Matt Malone, S.J., is traveling abroad.

As I prepared to read the Gospel at Mass on a recent Sunday with a small group of Jesuits in our house chapel, one of them caught my eye and made a quick petition: “Short form?” Similar negotiations, I have no doubt, have been taking place in sacristies around the world. The readings for these Sundays in the heart of Lent are long: first the woman at the well (Jn 4:5-42), then the man born blind (Jn 9:1-41) and finally the raising of Lazarus (Jn 11:1-45). And then on Palm Sunday we read the Passion narrative, which is longer yet.

All of these Gospel readings have a short form available. The introduction to the Lectionary explains that “longer and shorter versions are provided to suit different situations,” but it makes no practical suggestion as to which situations call for which version. Some are relatively obvious: A Mass with many small children is not the right place to read the longer form, for example. But by similar logic, a Mass with people who are capable of standing still for a little while might be exactly the place for the longer form. In this case, I decided my brother Jesuits could take it and read the whole chapter of John.

The instinct for compression, the drive to choose the fastest and most efficient means of conveying information or accomplishing a task, might seem to be the particular malady of the 21st century. But such truisms are themselves an expression of the same instinct: Give me an answer, a story, a theory, an explanation—right now and if possible, in a soundbite.

It is tempting to think that the main challenges to our attention are technological.
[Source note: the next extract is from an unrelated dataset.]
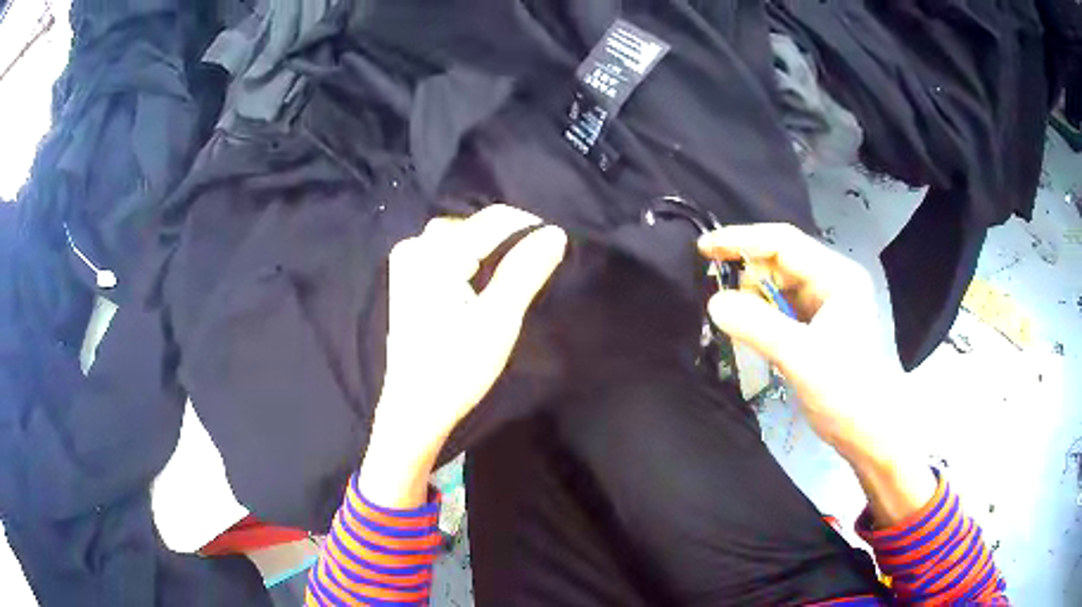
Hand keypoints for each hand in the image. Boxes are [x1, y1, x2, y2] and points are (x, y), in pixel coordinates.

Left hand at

The pundit Mickey Kaus, all the way back in 2000, linked the compression of our attention with a speedup of our politics with the Feiler Faster Thesis, which he credits to Bruce Feiler. It posits that as the news cycle has accelerated, both voters and politicians have become comfortable processing information faster, allowing politics to move faster, thus further accelerating the news cycle. This process has perhaps reached its apotheosis as F.B.I director James Comey was called upon to correct a presidential tweet in real time during his testimony before the House Intelligence Committee. A tweet from the official @POTUS account asserted that the N.S.A. and F.B.I. had told Congress Russia did not influence the electoral process; Mr. Comey, under pressure, said that it “wasn’t our intention to say that today.”
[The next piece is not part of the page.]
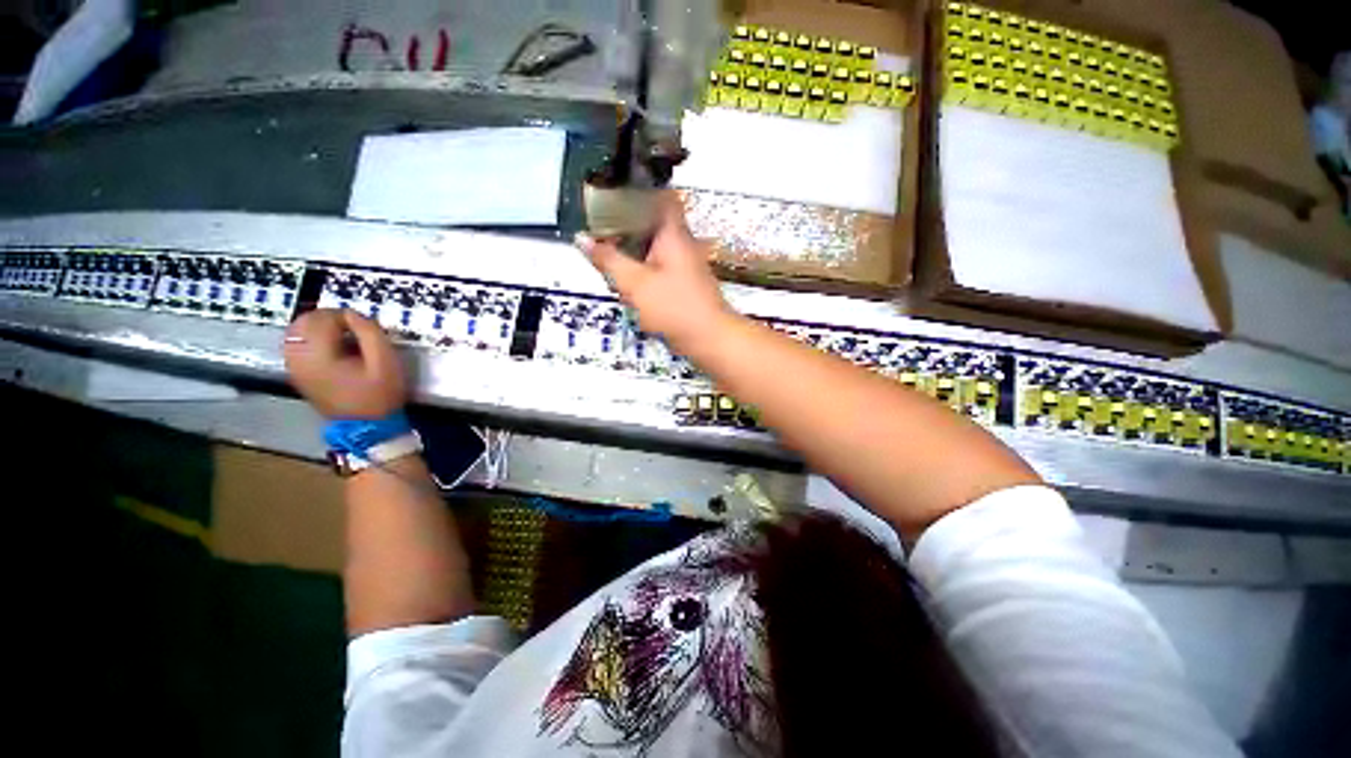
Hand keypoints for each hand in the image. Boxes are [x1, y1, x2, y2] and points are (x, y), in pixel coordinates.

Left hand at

Being comfortable receiving and processing information faster—though “comfortable” might overstate the case—unfortunately does not correlate with our ability to assess that information for truth, much less for wisdom.

It is tempting to think that the main challenges to our attention are technological, that the fault lies in the character limits of Twitter rather than in ourselves. But once we begin paying more careful attention, we will realize we cannot pass the blame quite so efficiently onto our modern era.

After all, this new digital age has also given us a renaissance of long-form journalism, streaming television series designed for a whole season to be watched at once and a new genre of podcasts where people listen at length to stories they could probably consume much faster in prose form. Whatever is going on when we start shifting uncomfortably, unwilling to wait more than five minutes for an answer, cannot be blamed—at least not exclusively—on the internet. When we are really interested in something, we are willing to devote significant time.

Instead, I suspect the compulsion for a quick response is actually about thinking that we already know the answer, which means that any effort and time devoted to finding it feels like wasted effort. If our partisan affiliations tell us in advance how we are going to respond to any political eventuality, then taking the time necessary to talk to each other, or even to listen to testimony before deciding how to vote, starts to feel like defeat rather than dialogue.

One reason it is worthwhile to stand through a long Gospel reading is to be reminded that the story is still going on and that we are caught up in it. That is also a reason for continuing to invest attention in politics and the problems of the common good, even and especially if we think we already know the answers.